The Center for European Studies in collaboration with The Bildner Center for the Study of Jewish Life sponsored a public discussion  on Radical Aesthetics and the Holocaust on the occasion of a new evaluation of Alain Resnais'  Nuit et Brouillard (Night and Fog).

RADICAL AESTHETICS  AND THE HOLOCAUST

On Alain Resnais' Nuit et Brouillard (Night and Fog)

Participants

Nitzan Lebovic (Tel-Aviv University); Fatima Naqvi (Rutgers University;  Jeffrey Shandler (Rutgers University); Ewout van der Knaap (University of Utrecht); Alan Williams (Rutgers University)

The first film to show images from the death camps publicly, Alain Resnais' Night and Fog (1955) plays a central role in shaping the collective memory of the 1940-45 genocide. As such, this classic documentary and its lessons also transformed the public debate over film making and its social role. Following the recent publication of Uncovering the Holocaust.
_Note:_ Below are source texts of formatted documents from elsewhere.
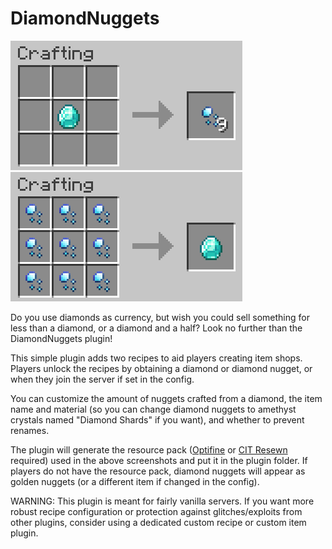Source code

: # DiamondNuggets

![One diamond crafting 9 diamond nuggets](https://raw.githubusercontent.com/Tisawesomeness/DiamondNuggets/master/assets/diamond_to_nuggets.png)
![9 diamond nuggets crafting 1 diamond](https://raw.githubusercontent.com/Tisawesomeness/DiamondNuggets/master/assets/nuggets_to_diamond.png)

Do you use diamonds as currency, but wish you could sell something for less than a diamond, or a diamond and a half? Look no further than the DiamondNuggets plugin!

This simple plugin adds two recipes to aid players creating item shops. Players unlock the recipes by obtaining a diamond or diamond nugget, or when they join the server if set in the config.

You can customize the amount of nuggets crafted from a diamond, the item name and material (so you can change diamond nuggets to amethyst crystals named "Diamond Shards" if you want), and whether to prevent renames.

The plugin will generate the resource pack ([Optifine](https://optifine.net/home) or [CIT Resewn](https://www.curseforge.com/minecraft/mc-mods/cit-resewn) required) used in the above screenshots and put it in the plugin folder. If players do not have the resource pack, diamond nuggets will appear as golden nuggets (or a different item if changed in the config).

WARNING: This plugin is meant for fairly vanilla servers. If you want more robust recipe configuration or protection against glitches/exploits from other plugins, consider using a dedicated custom recipe or custom item plugin.
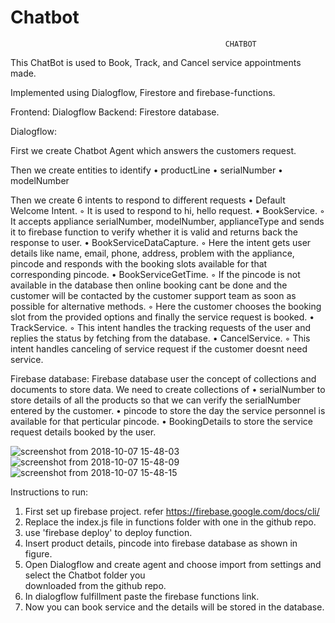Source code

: # Chatbot
                                                    CHATBOT


This ChatBot is used to Book, Track, and Cancel service appointments made.

Implemented using Dialogflow, Firestore and firebase-functions.

Frontend: Dialogflow
Backend: Firestore database.

Dialogflow:

First we create Chatbot Agent which answers the customers request.

Then we create entities to identify 
    • productLine
    • serialNumber
    • modelNumber

Then we create 6 intents to respond to different requests
    • Default Welcome Intent.
        ◦ It is used to respond to hi, hello request.
    • BookService.
        ◦ It accepts appliance serialNumber, modelNumber, applianceType and sends it to firebase function to verify whether it is valid and returns back the response to user.
    • BookServiceDataCapture.
        ◦ Here the intent gets user details like name, email, phone, address,
          problem with the appliance, pincode and responds with the booking slots available for that corresponding pincode. 
    • BookServiceGetTime.
        ◦ If the pincode is not available in the database then online booking cant be done and the customer will be contacted by the customer support team as soon as possible for alternative methods.
        ◦ Here the customer chooses the booking slot from the provided options 
          and finally the service request is booked.
    • TrackService.
        ◦ This intent handles the tracking requests of the user and replies the status by fetching from the database.
    • CancelService.
        ◦ This intent handles canceling of service request if the customer doesnt need service.




Firebase database:
Firebase database user the concept of collections and documents to store data.
We need to create collections of 
    • serialNumber to store details of all the products so that we can verify the serialNumber entered by the customer.
    • pincode to store the day the service personnel is available for that perticular pincode.
    • BookingDetails to store the service request details booked by the user.


![screenshot from 2018-10-07 15-48-03](https://user-images.githubusercontent.com/32369302/46582139-29b1f600-ca60-11e8-9c25-c4c1a8787aec.png)
![screenshot from 2018-10-07 15-48-09](https://user-images.githubusercontent.com/32369302/46582147-3c2c2f80-ca60-11e8-9971-34c6f827839e.png)
![screenshot from 2018-10-07 15-48-15](https://user-images.githubusercontent.com/32369302/46582144-3898a880-ca60-11e8-9f38-ab36d6ca5cf8.png)



















Instructions to run:
1. First set up firebase project. refer https://firebase.google.com/docs/cli/
2. Replace the index.js file in functions folder with one  in the github repo.
3. use 'firebase deploy' to deploy function.
4. Insert product details, pincode into firebase database as shown in figure.
5. Open Dialogflow and create agent and choose import from settings and select the Chatbot folder you  
    downloaded from the github repo.
6. In dialogflow fulfillment paste the firebase functions link.
7. Now you can book service and the details will be stored in the database.



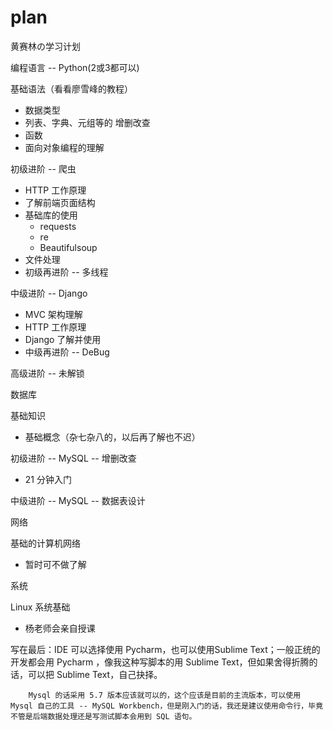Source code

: # plan
黄赛林の学习计划

编程语言 -- Python(2或3都可以)

基础语法（看看廖雪峰的教程）

- 数据类型
- 列表、字典、元组等的 增删改查
- 函数
- 面向对象编程的理解

初级进阶 -- 爬虫

- HTTP 工作原理
- 了解前端页面结构
- 基础库的使用 
  - requests
  - re
  - Beautifulsoup
- 文件处理
- 初级再进阶 -- 多线程

中级进阶 -- Django

- MVC 架构理解
- HTTP 工作原理
- Django 了解并使用
- 中级再进阶 -- DeBug

高级进阶 -- 未解锁

数据库

基础知识

- 基础概念（杂七杂八的，以后再了解也不迟）

初级进阶 -- MySQL -- 增删改查

- 21 分钟入门

中级进阶 -- MySQL -- 数据表设计

网络

基础的计算机网络

- 暂时可不做了解

系统

Linux 系统基础

- 杨老师会亲自授课



写在最后：IDE 可以选择使用 Pycharm，也可以使用Sublime Text；一般正统的开发都会用 Pycharm ，像我这种写脚本的用 Sublime Text，但如果舍得折腾的话，可以把 Sublime Text，自己抉择。

		Mysql 的话采用 5.7 版本应该就可以的，这个应该是目前的主流版本，可以使用 Mysql 自己的工具 -- MySQL Workbench，但是刚入门的话，我还是建议使用命令行，毕竟不管是后端数据处理还是写测试脚本会用到 SQL 语句。


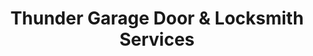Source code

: ---
title: "Thunder Garage Door & Locksmith Services"
url: /portland/thunder-garage-door-und-locksmith-services/
shop: Schlüsseldienst
---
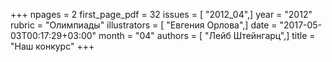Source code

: +++
npages = 2
first_page_pdf = 32
issues = [ "2012_04",]
year = "2012"
rubric = "Олимпиады"
illustrators = [ "Евгения Орлова",]
date = "2017-05-03T00:17:29+03:00"
month = "04"
authors = [ "Лейб Штейнгарц",]
title = "Наш конкурс"
+++
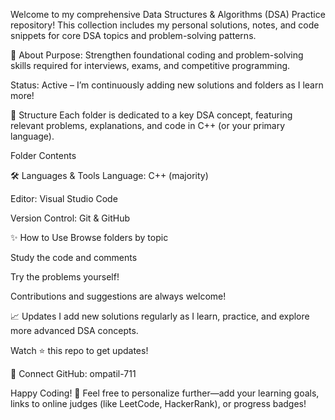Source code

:Welcome to my comprehensive Data Structures & Algorithms (DSA) Practice repository!
This collection includes my personal solutions, notes, and code snippets for core DSA topics and problem-solving patterns.

🚀 About
Purpose: Strengthen foundational coding and problem-solving skills required for interviews, exams, and competitive programming.

Status: Active – I’m continuously adding new solutions and folders as I learn more!

📂 Structure
Each folder is dedicated to a key DSA concept, featuring relevant problems, explanations, and code in C++ (or your primary language).

Folder	Contents

🛠️ Languages & Tools
Language: C++ (majority)

Editor: Visual Studio Code

Version Control: Git & GitHub

✨ How to Use
Browse folders by topic

Study the code and comments

Try the problems yourself!

Contributions and suggestions are always welcome!

📈 Updates
I add new solutions regularly as I learn, practice, and explore more advanced DSA concepts.

Watch ⭐ this repo to get updates!

🤝 Connect
GitHub: ompatil-711

Happy Coding! 🚀
Feel free to personalize further—add your learning goals, links to online judges (like LeetCode, HackerRank), or progress badges!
The International Reception of Night and Fog (Ewout van der Knaap, ed., Wallflower Press, UK), this panel will discuss the stormy debate that the film provoked in France, Germany, Britain and Israel, and the questions it raised, and still raises, about the relation between national history and radical aesthetics.



Note: This was the first program where the Center made use of its new audio-visual equipment and conference room.  The September 27 event was preceded by two screenings of Night and Fog (with subtitles in English) in the new room.

The evening included a dinner buffet for all attendants.